*Task goal*: Rewrite the lines from the one containing "Sedimentgestei" through the one containing "iletişime geçebilirsiniz", substituting "Laufzeit" for "Dauer" and leaving everything else unchanged. Omit the pictures from your answer.

Transcribed page contents:

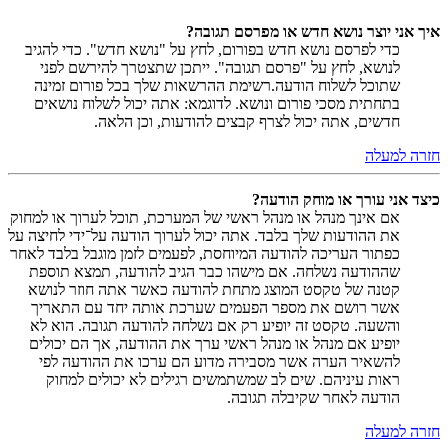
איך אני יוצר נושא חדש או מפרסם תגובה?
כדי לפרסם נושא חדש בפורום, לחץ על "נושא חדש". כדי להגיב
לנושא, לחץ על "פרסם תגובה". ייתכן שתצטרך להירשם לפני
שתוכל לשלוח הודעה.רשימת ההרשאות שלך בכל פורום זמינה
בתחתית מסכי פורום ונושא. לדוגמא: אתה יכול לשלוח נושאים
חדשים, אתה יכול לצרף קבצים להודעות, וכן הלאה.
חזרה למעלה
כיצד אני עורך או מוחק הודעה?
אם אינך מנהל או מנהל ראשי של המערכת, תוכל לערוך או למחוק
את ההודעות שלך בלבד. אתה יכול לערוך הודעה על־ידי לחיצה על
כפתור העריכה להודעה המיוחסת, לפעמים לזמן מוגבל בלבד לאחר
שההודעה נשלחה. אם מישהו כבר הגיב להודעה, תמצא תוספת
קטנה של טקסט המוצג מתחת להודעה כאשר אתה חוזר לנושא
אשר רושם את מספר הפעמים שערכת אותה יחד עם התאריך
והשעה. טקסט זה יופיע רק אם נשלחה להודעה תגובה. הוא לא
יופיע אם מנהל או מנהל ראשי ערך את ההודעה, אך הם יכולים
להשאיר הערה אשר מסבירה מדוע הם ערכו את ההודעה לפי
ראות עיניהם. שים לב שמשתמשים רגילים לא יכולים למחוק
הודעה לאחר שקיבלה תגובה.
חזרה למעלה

---

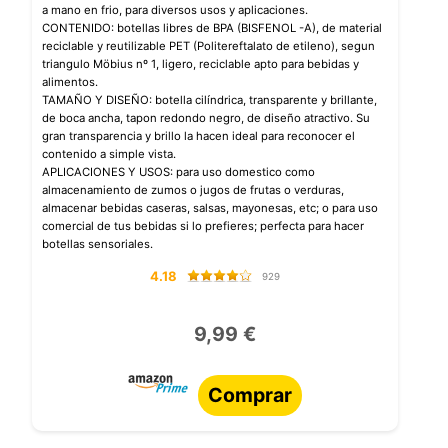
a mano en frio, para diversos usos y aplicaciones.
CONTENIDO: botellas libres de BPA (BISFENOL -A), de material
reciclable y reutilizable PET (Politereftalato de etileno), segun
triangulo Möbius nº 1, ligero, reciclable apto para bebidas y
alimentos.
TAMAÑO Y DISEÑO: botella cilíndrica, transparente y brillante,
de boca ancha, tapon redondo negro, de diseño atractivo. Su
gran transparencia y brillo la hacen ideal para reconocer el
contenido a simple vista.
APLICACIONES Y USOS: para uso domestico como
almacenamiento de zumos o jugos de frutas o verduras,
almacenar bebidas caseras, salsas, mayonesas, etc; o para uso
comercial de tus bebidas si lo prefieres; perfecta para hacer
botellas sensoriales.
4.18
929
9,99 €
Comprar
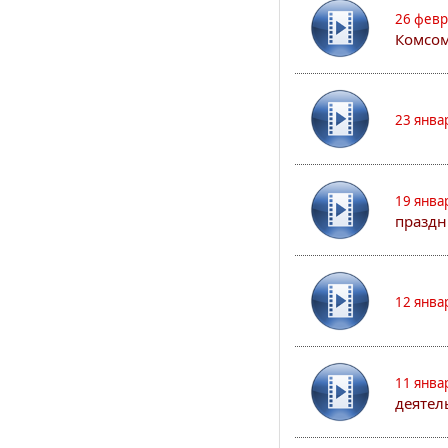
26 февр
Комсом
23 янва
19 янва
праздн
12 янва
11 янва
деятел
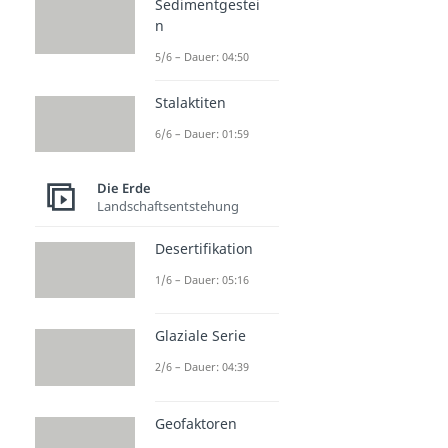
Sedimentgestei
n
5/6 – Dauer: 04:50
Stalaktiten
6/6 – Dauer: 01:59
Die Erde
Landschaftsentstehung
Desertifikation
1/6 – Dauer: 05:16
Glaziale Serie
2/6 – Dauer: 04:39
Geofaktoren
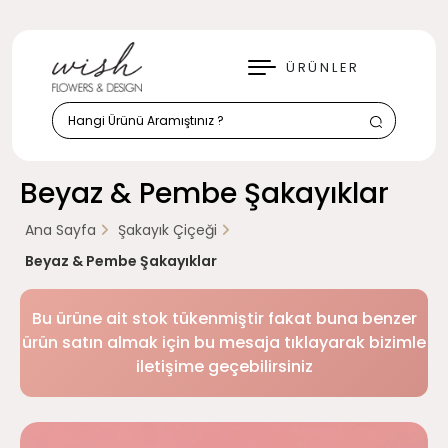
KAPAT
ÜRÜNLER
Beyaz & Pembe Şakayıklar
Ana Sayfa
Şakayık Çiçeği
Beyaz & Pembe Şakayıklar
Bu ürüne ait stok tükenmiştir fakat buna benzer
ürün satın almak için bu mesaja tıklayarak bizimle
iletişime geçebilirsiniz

*Task response*:
Sedimentgestei
n
5/6 – Laufzeit: 04:50
Stalaktiten
6/6 – Laufzeit: 01:59
Die Erde
Landschaftsentstehung
Desertifikation
1/6 – Laufzeit: 05:16
Glaziale Serie
2/6 – Laufzeit: 04:39
Geofaktoren
KAPAT
ÜRÜNLER
Beyaz & Pembe Şakayıklar
Ana Sayfa
Şakayık Çiçeği
Beyaz & Pembe Şakayıklar
Bu ürüne ait stok tükenmiştir fakat buna benzer
ürün satın almak için bu mesaja tıklayarak bizimle
iletişime geçebilirsiniz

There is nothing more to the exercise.